# [Work to complete]
The records below are to be restated word for word; their pictures are not.

━━━━━━━━━━━━━━━━

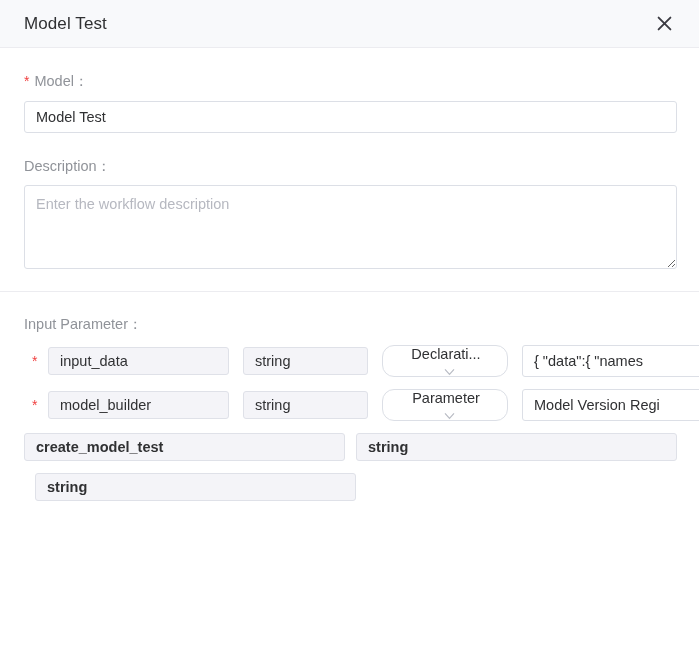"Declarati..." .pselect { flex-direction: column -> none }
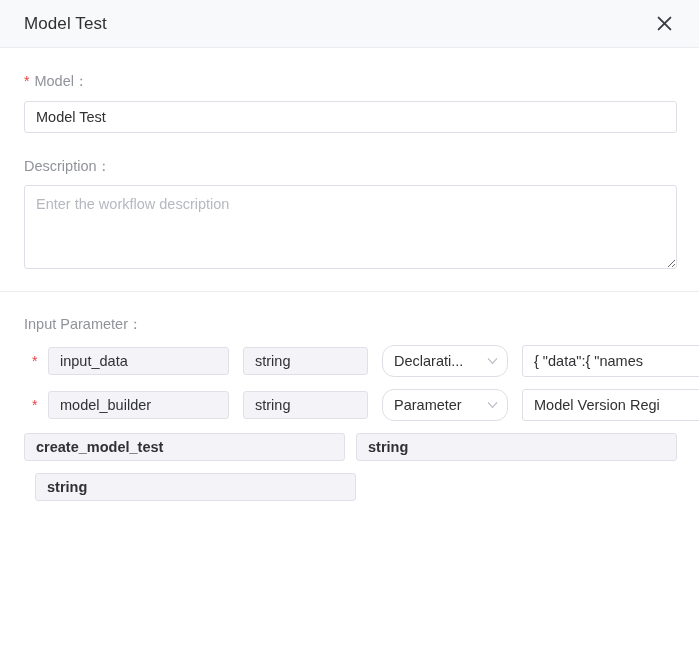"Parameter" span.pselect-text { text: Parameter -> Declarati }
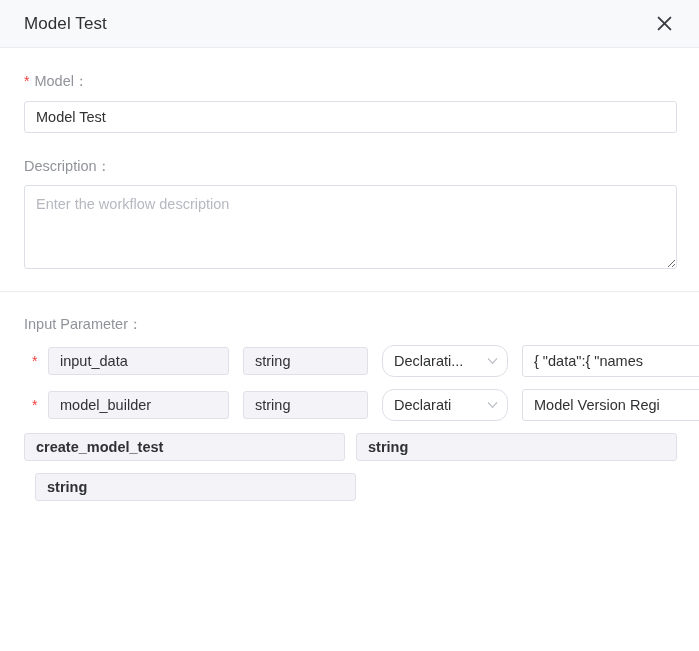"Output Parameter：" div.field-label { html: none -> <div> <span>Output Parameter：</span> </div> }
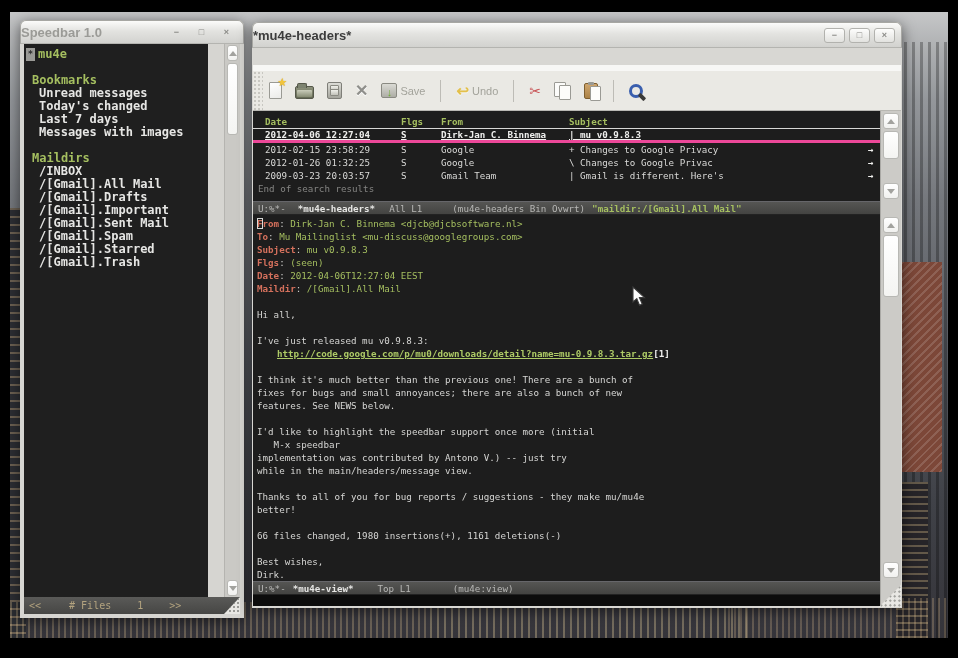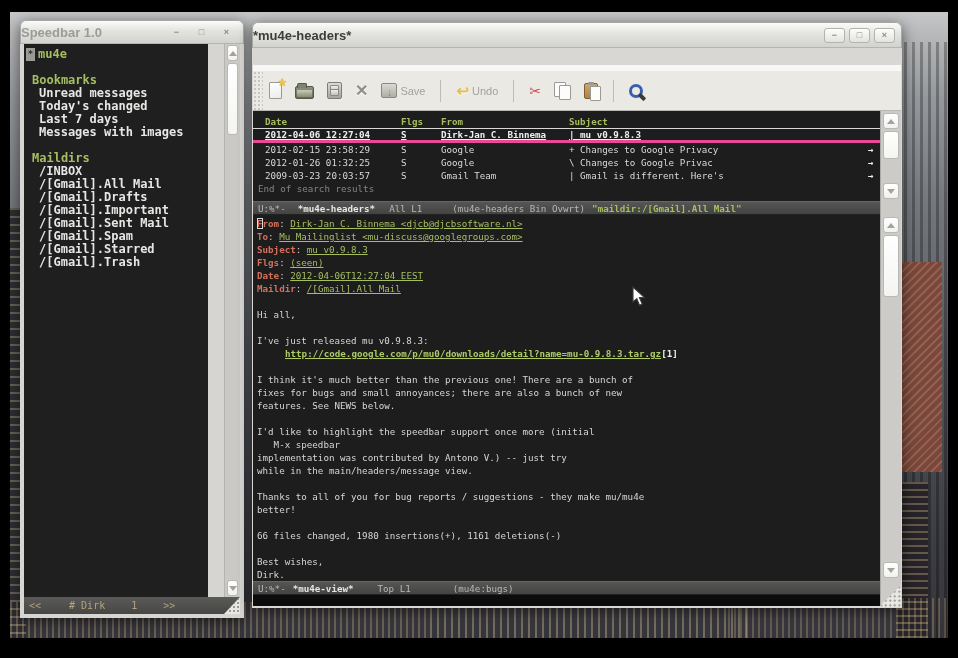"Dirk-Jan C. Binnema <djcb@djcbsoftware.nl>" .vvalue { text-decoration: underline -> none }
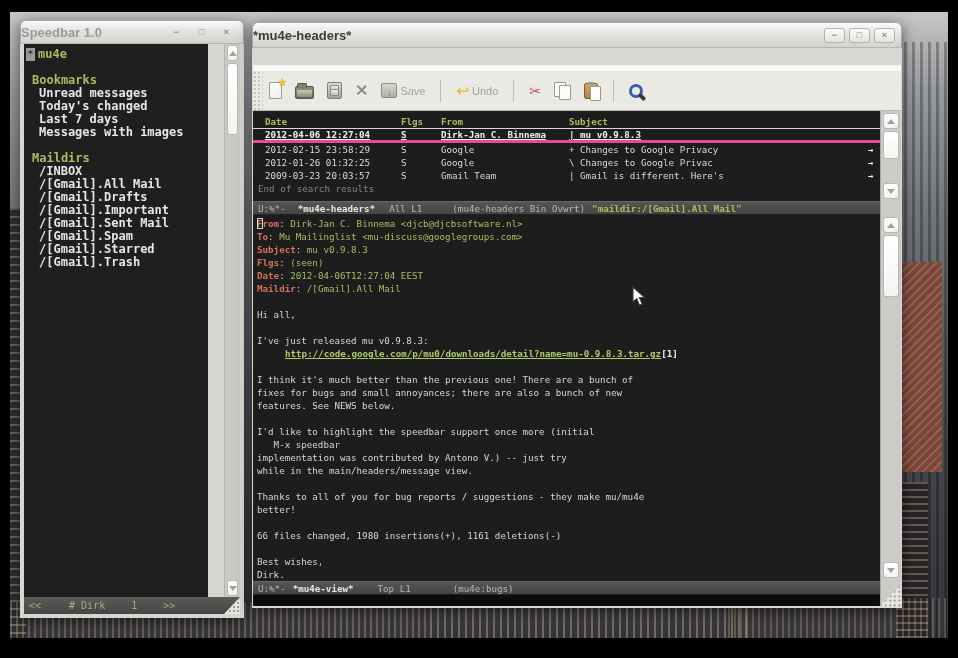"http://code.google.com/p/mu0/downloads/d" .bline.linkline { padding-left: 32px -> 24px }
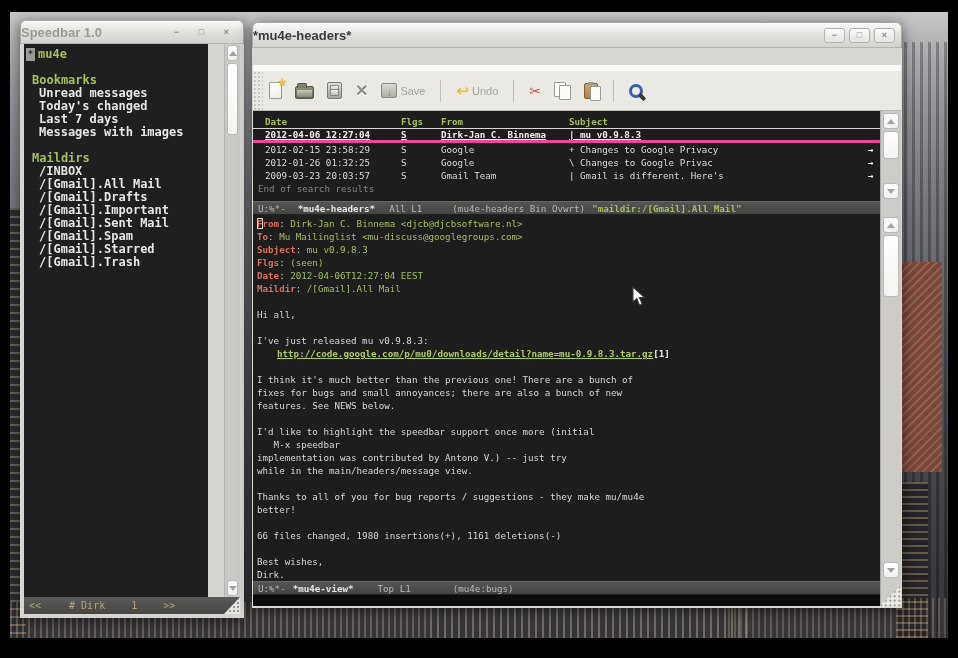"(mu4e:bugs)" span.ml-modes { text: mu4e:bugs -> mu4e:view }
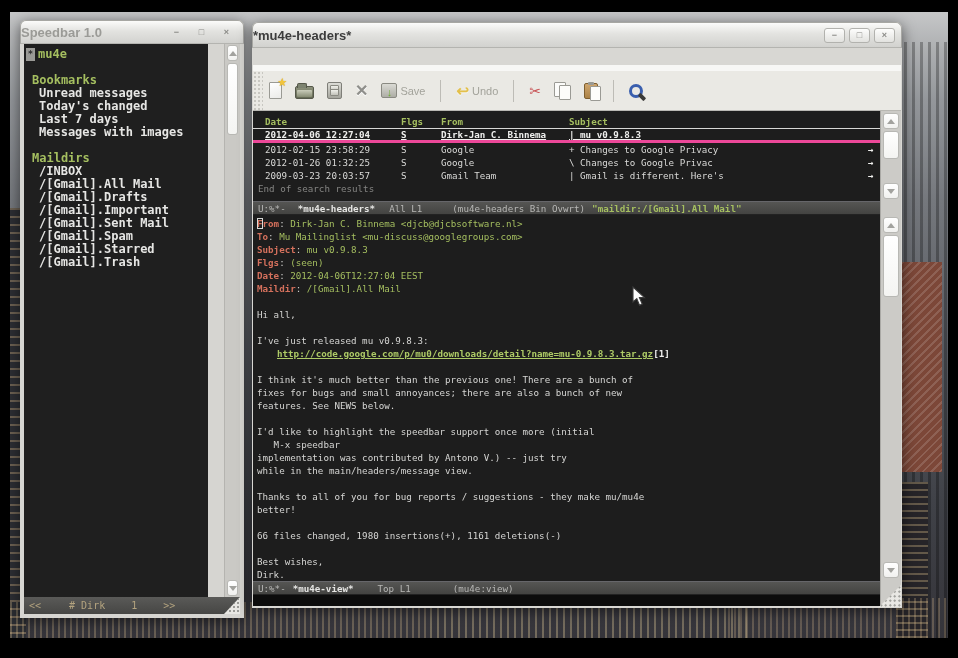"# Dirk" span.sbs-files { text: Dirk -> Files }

━━━━━━━━━━━━━━━━

# [Result of the exercise]
"Declarati..." .pselect { flex-direction: column -> none }
"Parameter" span.pselect-text { text: Parameter -> Declarati }
"Output Parameter：" div.field-label { html: none -> <div> <span>Output Parameter：</span> </div> }
"Dirk-Jan C. Binnema <djcb@djcbsoftware.nl>" .vvalue { text-decoration: underline -> none }
"http://code.google.com/p/mu0/downloads/d" .bline.linkline { padding-left: 32px -> 24px }
"(mu4e:bugs)" span.ml-modes { text: mu4e:bugs -> mu4e:view }
"# Dirk" span.sbs-files { text: Dirk -> Files }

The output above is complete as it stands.